**DOCUMENT SECTION**
************
Meet an intern: Daniel Rothman, Ayalim Innovative Israel

 

When Daniel Rothman traveled to Israel with Birthright, he did not expect that four years later he would be returning for five months in pursuit of networking opportunities.  Back then, he had recently finished his degree at Brown University in Cognitive Neuroscience where he created a “smart” alarm clock that woke users during the right stage of sleep so they would wake up feeling better.
 
He came to Israel thinking he would just have a fun 10 day adventure but at the cemetery of the Kinneret Daniel heard a David Ben-Gurion quote, which stayed with him long after he returned to the US: “I came to this country to transform the land and by doing so, I will transform my soul.”
 
Daniel RothmanAfter moving to California, launching a healthcare information technology company, and earning an MBA at UC Irvine at the Paul Merage School of Business, Daniel decided to fulfill the quote’s message by enrolling in Masa Israel’s Ayalim Innovative Israel program, which supports young adults in becoming activists and innovators.  “The program appealed to my business entrepreneurship side and my romantic Zionist soul,” says Daniel.
 
To assuage his concern that leaving the US for five months might create a gap in his resume, the director of Ayalim promised Daniel a meeting with Maayan Ventures, which runs a chain of government sponsored technology incubators.  The meeting went well and Daniel was invited to put his American business background to work by helping to evaluate and later coach companies that were applying to the incubator.
************
Named joint coordinates
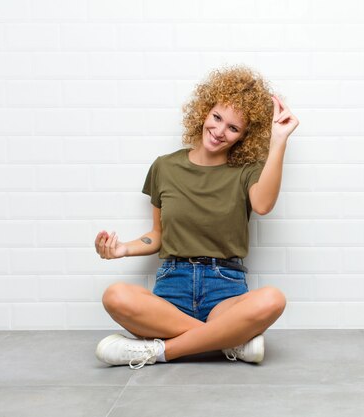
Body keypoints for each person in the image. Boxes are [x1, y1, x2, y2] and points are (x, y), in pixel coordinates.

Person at [93, 65, 299, 369]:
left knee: (273, 299)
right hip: (171, 289)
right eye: (217, 117)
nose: (219, 131)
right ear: (204, 110)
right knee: (116, 295)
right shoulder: (165, 167)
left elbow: (264, 205)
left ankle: (157, 351)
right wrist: (123, 249)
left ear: (244, 136)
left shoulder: (247, 172)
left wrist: (279, 139)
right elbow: (158, 235)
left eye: (233, 128)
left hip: (225, 290)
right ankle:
************
**THE PROBLEM**
According to the intern profile, what did Daniel Rothman create while studying at Brown University?

**FINAL ANSWER**
He created a "smart" alarm clock that woke users during the right stage of sleep so they would wake up feeling better.